Eco-Friendly Vinyl Cladding
The Natural Choice
Reducing our carbon footprint
Choosing sustainability means choosing efficiency, and vinyl cladding delivers it at every stage. From resource-conscious manufacturing to low-maintenance performance and end-of-life recyclability, vinyl cladding is designed with the environment in mind.
Manufacturers have made real progress in reducing the environmental impact of vinyl siding. Over the past decade, its carbon footprint has dropped by 15%, now generating just 9.8 kg of CO₂ per 100 square feet across its life cycle. That means fewer emissions and a smarter, more sustainable way to build.
At Vinyl Cladding NZ, we’re proud to offer a product that supports long-term environmental goals while still delivering outstanding performance, style, and durability. It’s a win for your home, and the planet.
More Efficiency, Less Impact on the Environment
Reduced Environmental Impact, Same Impressive Resiliency
VSI commissioned a life cycle inventory to assess progress made in the manufacturing processes for vinyl siding.
The industry’s environmental impact reductions since 2011 include:
22%
less electricity
33%
less natural gas
100%
less propane
Recyclable
Every year, over 1 billion pounds of scrap and trim from Vinyl manufacturing and fabrication are recycled. Thanks to Vinyl Cladding’s recyclability, both into similar products and entirely new ones, this significantly reduces landfill waste.
Post-industrial Vinyl is in such high demand that its price is tracked in major plastic industry publications. Recycled Vinyl finds new life in products like floor tiles, garden hoses, fencing, soundproofing materials, pipes, boots, notebook covers, and traffic cones.

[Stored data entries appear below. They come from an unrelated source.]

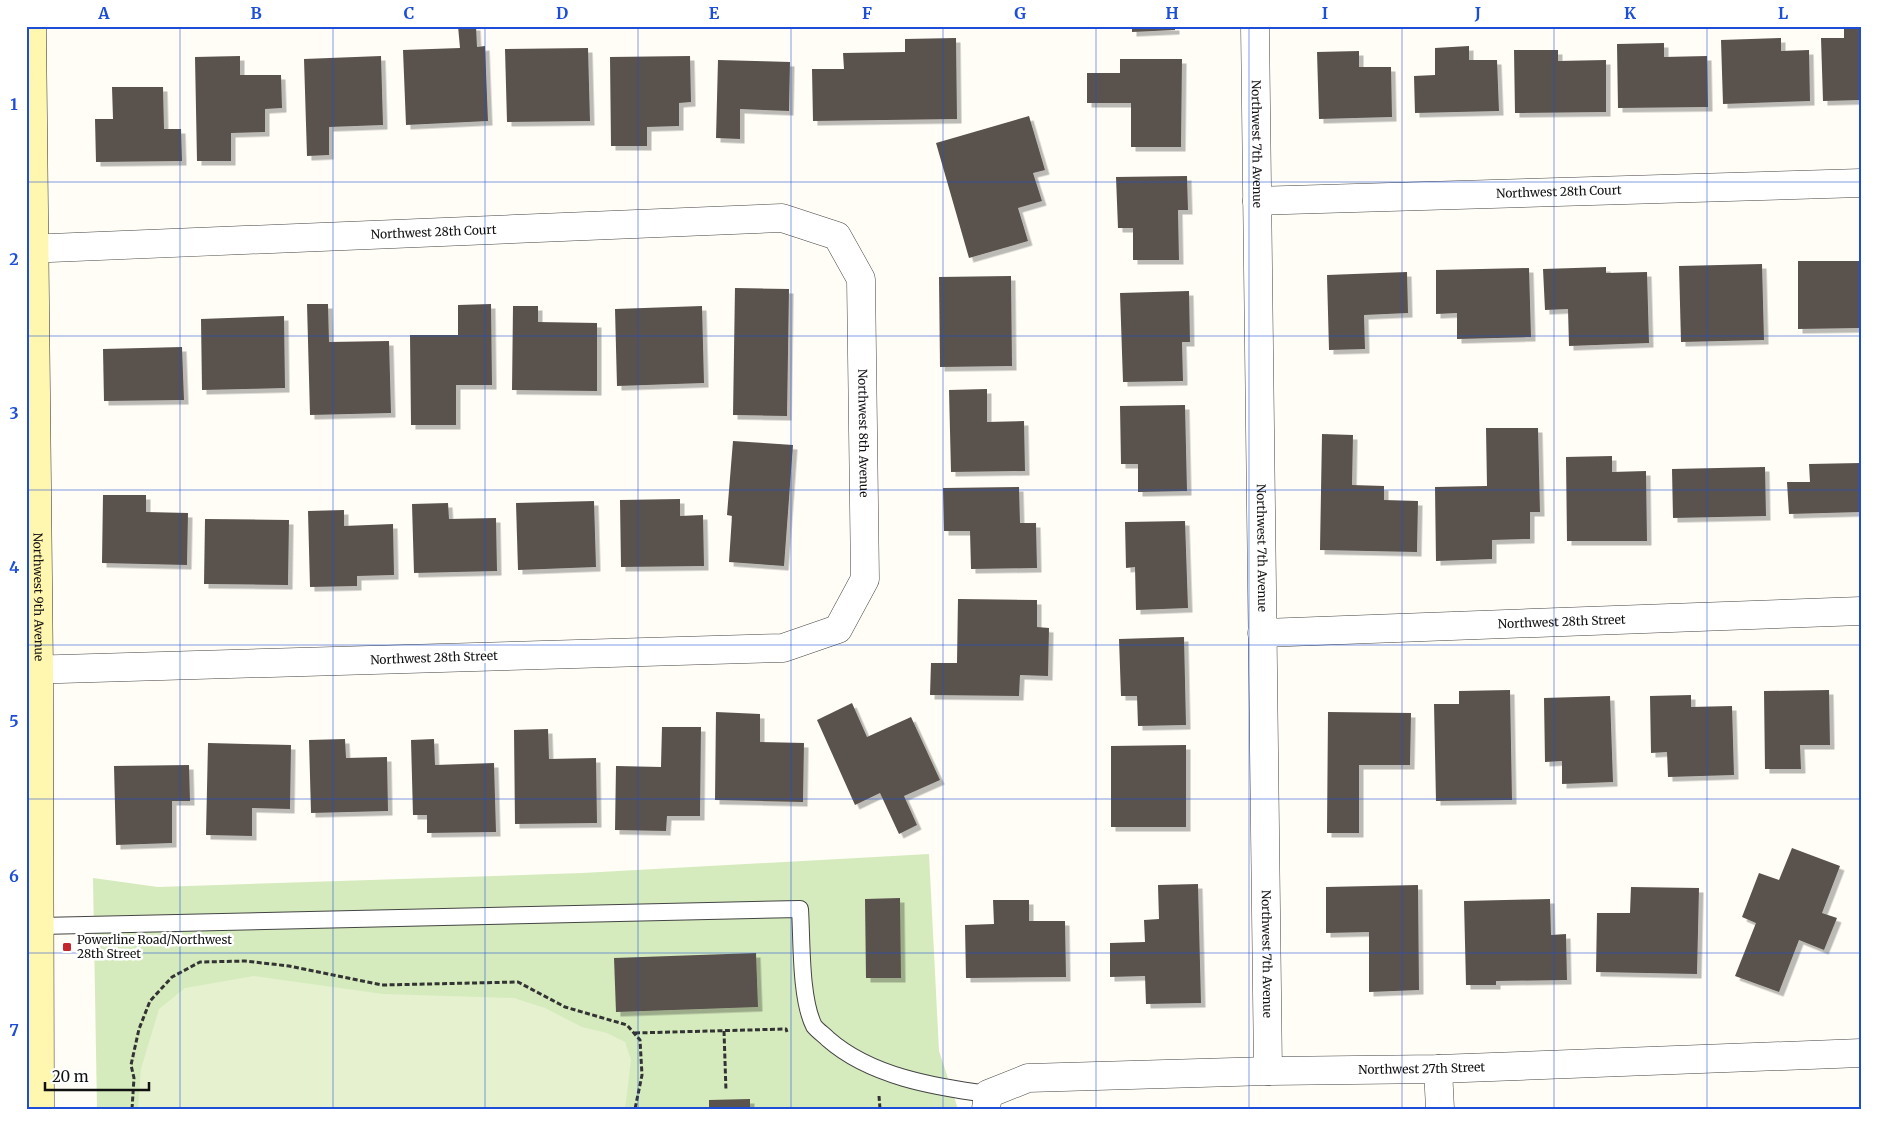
<svg xmlns="http://www.w3.org/2000/svg" width="1887" height="1135" font-family="Merriweather,serif">
<style>
.green{fill:#d5ebbd}
.pitch{fill:#e6f2cf}
.building{fill:#5a524d;filter:url(#shadow)}
.lines{fill:none;stroke-linecap:round;stroke-linejoin:round}
.service-casing{stroke:#444;stroke-width:18}
.minor-casing{stroke:#444;stroke-width:29}
.secondary-casing{stroke:#333;stroke-width:29}
.path{stroke:#333;stroke-width:3;stroke-dasharray:5 2.5;stroke-linecap:butt}
.service{stroke:#fff;stroke-width:16}
.minor{stroke:#fff;stroke-width:28}
.secondary{stroke:#fff6b0;stroke-width:28}
.grid{fill:none;stroke:#1d4ed8;stroke-width:1;stroke-opacity:0.55}
.poi-dot{fill:#c4262e;stroke:#fff;stroke-width:2}
.labels{text-anchor:middle;stroke-width:5;stroke-linejoin:round;paint-order:stroke}
.street-label{font-size:12px;fill:#111;stroke:#fff}
.poi-label{font-size:12px;fill:#111;stroke:#fff;text-anchor:start}
.neatline{fill:none;stroke:#1d4ed8;stroke-width:2}
.grid-label{font-size:16px;text-anchor:middle;font-weight:bold;fill:#1d4ed8}
</style>
<defs>
<filter id="shadow"><feDropShadow dx="4.5" dy="4.5" stdDeviation="0" flood-color="#0004"/></filter>
</defs>
<rect width="100%" height="100%" fill="#fffdf5"/>
<polygon class="green" points="929,854 939,1051 958,1109 97,1109 93,878 158,887 582,873"/>
<polygon class="pitch" points="254,976 383,994 514,998 545,1008 582,1027 607,1033 625,1042 631,1060 625,1109 138,1109 141,1069 159,1009 185,988"/>
<g class="building">
<polygon points="458,26 476,26 477,47 485,46 488,121 406,125 403,50 460,48"/>
<polygon points="1132,26 1175,26 1175,30 1132,32"/>
<polygon points="1844,26 1861,26 1861,100 1823,101 1821,38 1844,38"/>
<polygon points="956,38 957,119 813,121 812,69 844,69 843,53 905,52 905,39"/>
<polygon points="1781,38 1781,51 1809,50 1810,101 1723,104 1721,40"/>
<polygon points="1664,43 1664,57 1707,56 1708,107 1618,108 1617,44"/>
<polygon points="1469,46 1469,60 1497,60 1499,111 1415,113 1414,76 1435,75 1435,48"/>
<polygon points="588,48 590,121 507,122 505,49"/>
<polygon points="1514,50 1558,50 1558,61 1606,60 1606,112 1515,113"/>
<polygon points="1359,51 1359,67 1391,67 1392,117 1319,119 1317,52"/>
<polygon points="240,56 240,75 281,75 282,108 265,109 265,132 231,133 231,161 197,161 195,57"/>
<polygon points="381,56 383,125 329,127 329,155 307,156 304,59"/>
<polygon points="690,56 691,102 679,103 679,126 647,127 647,146 611,146 610,57"/>
<polygon points="1120,59 1182,59 1181,147 1131,147 1131,103 1087,103 1087,73 1120,73"/>
<polygon points="718,60 790,62 789,111 740,109 740,139 716,138"/>
<polygon points="112,87 163,87 164,129 181,129 182,161 96,162 95,119 113,119"/>
<polygon points="1029,116 1045,170 1033,173 1042,201 1018,208 1028,241 969,258 936,143"/>
<polygon points="1187,176 1188,210 1178,210 1179,260 1133,260 1133,228 1118,228 1116,177"/>
<polygon points="1798,261 1861,261 1861,328 1798,329"/>
<polygon points="1762,264 1764,340 1681,342 1679,266"/>
<polygon points="1606,267 1606,273 1647,272 1649,343 1569,346 1568,309 1545,310 1543,269"/>
<polygon points="1529,268 1531,337 1457,339 1457,313 1436,314 1436,270"/>
<polygon points="1407,272 1408,313 1364,315 1365,349 1329,350 1327,275"/>
<polygon points="1011,276 1012,366 940,367 939,277"/>
<polygon points="735,288 789,289 787,416 733,415"/>
<polygon points="1189,291 1190,342 1182,342 1183,381 1123,382 1120,293"/>
<polygon points="307,304 328,304 329,342 389,341 391,413 310,415"/>
<polygon points="491,304 492,385 456,385 456,425 411,425 410,335 458,335 458,305"/>
<polygon points="513,306 538,306 538,322 597,323 597,391 512,390"/>
<polygon points="702,306 704,383 617,386 615,309"/>
<polygon points="284,316 285,388 202,390 201,319"/>
<polygon points="182,347 184,400 104,401 103,349"/>
<polygon points="987,389 987,422 1024,421 1025,471 951,472 949,390"/>
<polygon points="1185,405 1187,491 1138,492 1138,464 1121,464 1120,406"/>
<polygon points="1486,428 1538,428 1540,512 1530,512 1530,539 1492,540 1492,559 1436,561 1435,487 1487,486"/>
<polygon points="1322,434 1353,435 1352,485 1384,486 1384,500 1418,501 1417,552 1320,550"/>
<polygon points="733,441 793,445 784,566 729,562 732,516 727,515"/>
<polygon points="1612,456 1612,472 1646,471 1647,541 1567,541 1566,457"/>
<polygon points="1861,463 1861,512 1789,514 1787,482 1810,482 1809,464"/>
<polygon points="1765,467 1766,516 1673,518 1672,469"/>
<polygon points="1019,487 1020,523 1036,523 1037,568 971,569 970,531 944,531 943,488"/>
<polygon points="103,495 146,495 146,512 188,513 187,565 102,563"/>
<polygon points="680,499 680,516 703,515 704,566 621,567 620,500"/>
<polygon points="594,501 596,567 518,570 516,503"/>
<polygon points="448,503 449,519 496,518 497,571 414,573 412,504"/>
<polygon points="344,510 344,526 393,524 394,575 357,576 357,586 310,587 308,511"/>
<polygon points="205,519 289,520 288,585 204,584"/>
<polygon points="1185,521 1188,608 1136,610 1135,567 1126,568 1125,522"/>
<polygon points="958,599 1037,600 1037,627 1049,628 1048,676 1020,675 1019,696 930,695 931,663 957,663"/>
<polygon points="1184,637 1186,725 1138,726 1137,696 1121,696 1119,639"/>
<polygon points="1510,690 1512,800 1436,801 1434,704 1459,704 1459,691"/>
<polygon points="1829,690 1830,745 1800,745 1801,769 1765,769 1764,691"/>
<polygon points="1691,695 1691,707 1732,706 1734,775 1668,777 1667,752 1651,753 1650,696"/>
<polygon points="1610,696 1613,782 1562,784 1562,761 1545,762 1544,698"/>
<polygon points="852,703 867,737 911,717 940,780 904,796 917,825 899,834 880,793 855,805 817,720"/>
<polygon points="716,712 760,714 760,742 804,743 803,802 715,800"/>
<polygon points="1328,712 1411,713 1410,765 1359,765 1359,833 1327,833"/>
<polygon points="662,727 701,727 700,816 667,816 666,831 615,830 616,766 661,767"/>
<polygon points="548,729 549,759 596,758 597,823 515,824 514,730"/>
<polygon points="345,739 346,758 387,757 388,811 311,813 309,740"/>
<polygon points="434,739 435,765 494,763 496,832 427,833 427,815 413,815 411,740"/>
<polygon points="208,743 291,745 290,809 252,808 252,836 206,835"/>
<polygon points="1186,745 1186,827 1111,827 1111,746"/>
<polygon points="189,765 190,801 172,801 172,843 116,845 114,766"/>
<polygon points="1792,848 1840,866 1822,913 1837,918 1824,950 1799,940 1779,992 1735,976 1756,923 1742,917 1759,873 1779,880"/>
<polygon points="1198,884 1201,1003 1146,1004 1145,976 1110,977 1110,943 1145,942 1144,920 1159,919 1158,885"/>
<polygon points="1418,885 1419,990 1369,992 1369,932 1326,933 1326,887"/>
<polygon points="1631,887 1699,888 1697,974 1596,972 1597,913 1630,913"/>
<polygon points="900,898 901,978 866,978 865,899"/>
<polygon points="1550,899 1551,935 1566,934 1567,980 1496,981 1496,985 1466,985 1464,901"/>
<polygon points="993,900 1029,900 1029,921 1065,921 1066,977 966,978 965,925 994,924"/>
<polygon points="756,953 758,1007 616,1012 614,958"/>
<polygon points="750,1099 750,1109 709,1109 709,1100"/>
</g>
<g class="lines">
<g class="service-casing">
<path id="service" d="M 40,926 L 800,909 C 802,940 800,998 814,1026 C 817,1030 824,1035 828,1039 C 870,1076 934,1087 988,1094"/>
</g>
<g class="minor-casing">
<g id="minor">
<path id="s1" d="M 1255,26 L 1268,1071"/>
<path id="s2" d="M 1257,201 L 1861,183"/>
<path id="s3" d="M 26,249 L 782,218 L 837,236 L 861,279 L 865,579 L 838,629 L 783,648 L 26,670"/>
<path id="s4" d="M 1262,633 L 1861,611"/>
<polyline points="1438,1069 1440,1109"/>
<path id="s5" d="M 986,1109 L 988,1094 L 1028,1078 L 1268,1071 L 1438,1069 L 1861,1053"/>
</g>
</g>
<g class="secondary-casing">
<g id="secondary">
<path id="s6" d="M 32,26 L 39,670 L 40,1109"/>
</g>
</g>
<g class="path">
<polyline points="724,1031 726,1091"/>
<polyline points="635,1033 786,1029 787,1032"/>
<polyline points="879,1096 880,1109"/>
<polyline points="132,1109 134,1078 131,1065 139,1029 150,1001 172,977 200,962 245,961 289,966 382,985 518,982 565,1007 627,1025 640,1040 642,1075 635,1109"/>
</g>
<use href="#service" class="service"/>
<use href="#minor" class="minor"/>
<use href="#secondary" class="secondary"/>
</g>
<path class="grid" d="M 180,26 L 180,1109M 333,26 L 333,1109M 485,26 L 485,1109M 638,26 L 638,1109M 791,26 L 791,1109M 943,26 L 943,1109M 1096,26 L 1096,1109M 1249,26 L 1249,1109M 1402,26 L 1402,1109M 1554,26 L 1554,1109M 1707,26 L 1707,1109M 26,182 L 1861,182M 26,336 L 1861,336M 26,490 L 1861,490M 26,645 L 1861,645M 26,799 L 1861,799M 26,953 L 1861,953"/>
<rect class="poi-dot" x="62" y="942" width="10" height="10" rx="2.5"/>
<g class="labels">
<g class="street-label">
<text dy="4" stroke="none"><textPath href="#s1" startOffset="118">Northwest 7th Avenue</textPath></text>
<text dy="4" stroke="none"><textPath href="#s2" startOffset="302">Northwest 28th Court</textPath></text>
<text dy="4" stroke="none"><textPath href="#s3" startOffset="408">Northwest 28th Court</textPath></text>
<text dy="4" stroke="none"><textPath href="#s3" startOffset="1018">Northwest 8th Avenue</textPath></text>
<text dy="4" stroke="none"><textPath href="#s1" startOffset="522">Northwest 7th Avenue</textPath></text>
<text dy="4" stroke="none"><textPath href="#s6" startOffset="571">Northwest 9th Avenue</textPath></text>
<text dy="4" stroke="none"><textPath href="#s4" startOffset="300">Northwest 28th Street</textPath></text>
<text transform="translate(434 658) rotate(-2)" y="4">Northwest 28th Street</text>
<text dy="4" stroke="none"><textPath href="#s1" startOffset="928">Northwest 7th Avenue</textPath></text>
<text dy="4" stroke="none"><textPath href="#s5" startOffset="452">Northwest 27th Street</textPath></text>
</g>
<g class="poi-label">
<text x="77" y="944">Powerline Road/Northwest<tspan x="77" dy="14">28th Street</tspan></text>
</g>
</g>
<rect width="1887" height="1135" fill="none" stroke="#ffffff" stroke-width="55"/>
<path d="M45 1082v8h104v-8" fill="none" stroke="#111111" stroke-width="2.5"/>
<text x="52" y="1082" font-size="15" fill="#111111" stroke="#ffffff" stroke-width="4" paint-order="stroke">20 m</text>
<rect x="28" y="28" width="1832" height="1080" class="neatline"/>
<g class="grid-label">
<text x="104" y="19">A</text>
<text x="256" y="19">B</text>
<text x="409" y="19">C</text>
<text x="562" y="19">D</text>
<text x="714" y="19">E</text>
<text x="867" y="19">F</text>
<text x="1020" y="19">G</text>
<text x="1172" y="19">H</text>
<text x="1325" y="19">I</text>
<text x="1478" y="19">J</text>
<text x="1630" y="19">K</text>
<text x="1783" y="19">L</text>
<text x="14" y="110">1</text>
<text x="14" y="265">2</text>
<text x="14" y="419">3</text>
<text x="14" y="573">4</text>
<text x="14" y="727">5</text>
<text x="14" y="882">6</text>
<text x="14" y="1036">7</text>
</g>
</svg>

On top of that, tens of millions of pounds of post-consumer Vinyl are recycled annually. And there’s even more potential: countless Vinyl products, such as pipes and cladding, remain in use for decades, meaning future recycling opportunities are already built into today’s installations.
Reduced Material Use
Advances in Vinyl formulations have made today’s Vinyl products durable, low-maintenance, and lightweight, all which translate into reduced use (and potential waste) of other materials.
Distribution
Vinyl is lighter to transport than many conventional building materials, reducing the amount of fuel and other resources used for such transportation.
Production
Vinyl is based on commonly available raw materials.
- Pure Vinyl is 57% chlorine, derived from common salt—an abundant and inexpensive resource
- Products like vinyl cladding don’t require the use of paint, stain, or harsh cleansers
- Most vinyl products have long lifespans, usually many decades. Once they are no longer usable, these products can be recycled if local collection and sorting operations are available, or disposed of safely
- Post-industrial and post-consumer vinyl is highly recyclable
- Like other materials used in consumer products, at the end of its life vinyl can be landfilled, or it can be incinerated in modern waste-to-energy facilities and its energy recaptured and reused
Chlorine: Vinyl won’t harm the atmosphere. Once chlorine is processed into vinyl, it is chemically locked into the product more tightly than it was in the salt that it came from. When Vinyl is recycled or landfilled, Chlorine Gas and Hydrochloric Acid (HCl) are not released into the atmosphere.